PASSAGE TO READ >>

A Church that is not connected to the supernatural but is content to remain wedded to the natural world will be humanist wrapped around with a ‘religious’ veneer. Tracey sees the Church as having to be connected to the supernatural and the historical faith but must be loving in the Christian sense of working for the good of the one who is loved and what greater good is there than to work for their salvation. She showed that, really, Pope Benedict XVI is spot on.
We’ve got to have not just love but doctrinal teaching, a faith to offer people. Not just ‘let’s all just be loving people and it’s all wonderful’, we need to challenge people with the faith.

Debra Sayce, Catholic Education Office WA Director Religious Education:

She talked about the Pope speaking to young people at the closing Mass of World Youth Day 2008 about truth, beauty and love as foundational. It surpasses all things. It still stays in my mind, as it is powerful and is at the heart of our Christian message. In relation to religious education in Catholic schools, she would have reiterated what is being taught.
When asked by a young man on the day about how to live in a post modern world, she said the key is relationship – when you known someone you develop a trust, as children will remember a relationship with a teacher or a person doing outreach. Evangelisation is not pounding a Bible, but to have a relationship by discovering where people are at. Pope Paul VI said we need witnesses, there at the human level. In catholic education we’re asked with our Catholic teaching to be witnesses of our faith.

Brian Kyme, Retired Anglican assistant Bishop of Perth

I was very impressed with what she had to say. She was emphasising that that the Christian faith can be promoted not by intellectual argument but by beauty and love, quoting scholars from Anglican churches and other churches to support this. She drew a parallel between the then-Cardinal Ratzinger and scholars in the Anglican Church, saying that there is a ‘coming together’ to support and promote the Christian faith as being reasonable, having beauty and expressing love. I look forward to reading more of her.

 

Dr Rowland’s Address delivered at the annual blessing of Murdoch University 2009.

Christianity in the Market-Place of Faith Traditions:

In November of 1999 to mark the arrival of the millennium the Sorbonne held a colloquium entitled 2000 years after what?  Eighteen speakers were invited, including  Cardinal Ratzinger, as he was.  His address was framed by the question of how Christianity saw itself in the marketplace of religious traditions.  He began by observing that in the year 2000 Christianity is in deep crisis, especially in Europe.  He further identified the foundation of the crisis as the loss of belief in the idea that reason and religion have anything to do with one another.  He also noted the popularity of the Buddhist fable about the elephant and the blind men.  For those who haven’t heard of the fable it goes something like this:

Once upon a time, a certain king in North India had all the blind men in the city come to one place.  Then he ordered that an elephant be presented to them.  He allowed some of them to touch its head and said: that’s an elephant.  Others were allowed to touch its ear, trunk, flanks, backside, legs and tail.  Then the king asked each in turn: “So what is the elephant like?”  And they would recount, in accordance with the parts they touched, that it was like a woven basket, a plough handle, a pole, a broom.  Then they began to shout at one another: but the elephant is such and such.

INFORMATION SHOWN >>
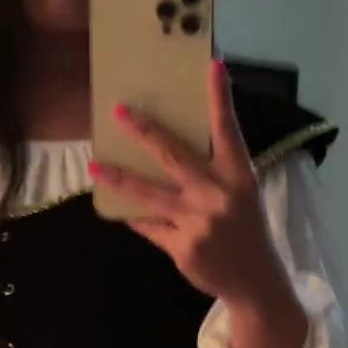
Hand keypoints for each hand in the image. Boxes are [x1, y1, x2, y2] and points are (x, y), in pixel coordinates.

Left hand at [88, 58, 308, 347]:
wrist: (254, 282)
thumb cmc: (246, 229)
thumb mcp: (243, 194)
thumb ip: (215, 171)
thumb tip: (172, 144)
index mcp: (239, 176)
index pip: (228, 129)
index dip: (220, 97)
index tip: (213, 65)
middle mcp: (218, 195)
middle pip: (173, 155)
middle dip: (144, 131)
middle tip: (120, 111)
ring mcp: (197, 222)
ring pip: (148, 193)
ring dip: (118, 177)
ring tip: (93, 164)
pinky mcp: (181, 247)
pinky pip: (148, 225)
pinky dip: (134, 216)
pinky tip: (117, 209)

BRIEF 1 >>
According to the passage on Christianity among faith traditions, how many speakers were invited to the Sorbonne colloquium in November 1999?
BRIEF 2 >>
Write a continuation of the passage on Christianity among faith traditions, picking up after its final sentence.
The listing is not needed for anything here.

TASK OUTPUT 1 >>
Eighteen.

TASK OUTPUT 2 >>
The meaning of the fable is obvious, the contest among religions seems to contemporary people to be like the argument about the elephant.  No one has a complete picture of the elephant, that is, of God.  Instead, it might be said, the Jews have got hold of the divine trunk, Catholics the tail, Protestants the ears, Muslims the flanks, Buddhists the legs and so on.  At the root of the plausibility of the fable is the notion that divine mysteries are beyond human comprehension.

Ratzinger suggested that the best place to find an answer to the question of how Christianity originally saw itself in the market place of faith traditions, is in Augustine’s work on the philosophy of religion according to Marcus Terrentius Varro (116-27BC). 

Varro identified 3 different approaches to theology: what might be termed mystical theology, political theology and natural theology or physics.

Within Varro’s framework, the classical poets were the mystical theologians, they composed hymns to the gods.  Their natural habitat was the theatre, which in classical times was thoroughly religious and cultic in character – according to popular conviction, theatre shows were established in Rome on the orders of the gods.  The content of mystical theology was thus the myths of the gods.

The natural theologians were the philosophers, those who went beyond the mundane and searched to understand reality as such.  Their natural habitat was in the academies and the content of their theology focused on the subject of what the gods are made of.

The political theologians were those whose natural habitat was found in the organs of government and the content of their theology covered cult worship.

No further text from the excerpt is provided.